Han Jin-Kyu, Oh Kyungmi, Kim Byung-Jo, Koh Seong-Beom, Kim Ju-Yeon, Park Kun-Woo, Lee Dae-Hie
Department of Neurology, Korea University Medical Center, Korea University College of Medicine, #126-1, Anam-Dong 5Ga, Seongbuk-Gu, Seoul 136-705, Republic of Korea.
Clin Neurophysiol. 2007 Aug;118(8):1705-10. doi: 10.1016/j.clinph.2007.04.024. Epub 2007 Jun 22.
To investigate the pathophysiological relationship between RLS and small fiber neuropathy using the cutaneous silent period (CSP), which is a spinal reflex mediated by Adelta cutaneous afferents and is useful for the evaluation of small-diameter nerve function.
The CSP was measured from the extensor digitorum brevis in 157 patients with RLS and 60 healthy controls. The CSP measurement was repeated in the RLS patients after dopamine agonist treatment for one month. The RLS rating scale for clinical severity was used to evaluate each patient before and after treatment. The measured CSP variables were compared between the patient group and the control group. In addition, the possible correlation between the CSP variables and the RLS rating scale score related to treatment was analyzed.
The mean CSP latencies did not differ between the RLS patients and the healthy controls; however, the mean CSP duration was significantly longer in the RLS patients than in the controls, and this prolonged CSP duration improved to the level of the control subjects after dopamine agonist treatment (p=0.003). The mean RLS rating scale score also significantly decreased after medication (p=0.000). However, the changes in the CSP variables did not correlate with the decrement in the RLS rating scale score.
Although our results do not support the role of Adelta fiber dysfunction in RLS, the observed change in CSP duration may be useful as a clinical measure of the improvement with dopamine agonist treatment in patients with RLS.

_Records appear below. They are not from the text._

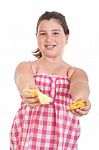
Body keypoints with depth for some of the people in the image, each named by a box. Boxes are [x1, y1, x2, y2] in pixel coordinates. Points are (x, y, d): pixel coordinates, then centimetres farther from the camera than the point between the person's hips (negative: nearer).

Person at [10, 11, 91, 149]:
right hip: (27, 138, 0)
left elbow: (79, 85, -14)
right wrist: (26, 92, -40)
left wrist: (80, 98, -38)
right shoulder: (26, 67, 7)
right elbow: (24, 80, -16)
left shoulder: (76, 73, 9)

Further study is needed to elucidate the exact mechanism involved in the prolonged CSP duration in response to treatment.
使用皮肤静息期(CSP)来研究不宁腿综合征(RLS)与小纤维神经病变之间的病理生理关系,皮肤静息期是一种由Aδ皮肤传入神经介导的脊髓反射,对评估小直径神经功能有用。
对157例不宁腿综合征患者和60名健康对照者的趾短伸肌进行皮肤静息期测量。不宁腿综合征患者在接受多巴胺激动剂治疗1个月后重复进行皮肤静息期测量。使用不宁腿综合征临床严重程度评分量表对每位患者治疗前后进行评估。比较患者组和对照组之间测量的皮肤静息期变量。此外,分析皮肤静息期变量与不宁腿综合征治疗相关评分量表得分之间可能的相关性。
不宁腿综合征患者与健康对照者的平均皮肤静息期潜伏期无差异;然而,不宁腿综合征患者的平均皮肤静息期持续时间显著长于对照组,多巴胺激动剂治疗后这种延长的皮肤静息期持续时间改善至对照受试者水平(p = 0.003)。用药后不宁腿综合征评分量表平均得分也显著降低(p = 0.000)。然而,皮肤静息期变量的变化与不宁腿综合征评分量表得分的降低无关。
虽然我们的结果不支持Aδ纤维功能障碍在不宁腿综合征中的作用,但观察到的皮肤静息期持续时间的变化可能作为不宁腿综合征患者多巴胺激动剂治疗改善情况的临床指标。
需要进一步研究以阐明治疗后皮肤静息期持续时间延长所涉及的确切机制。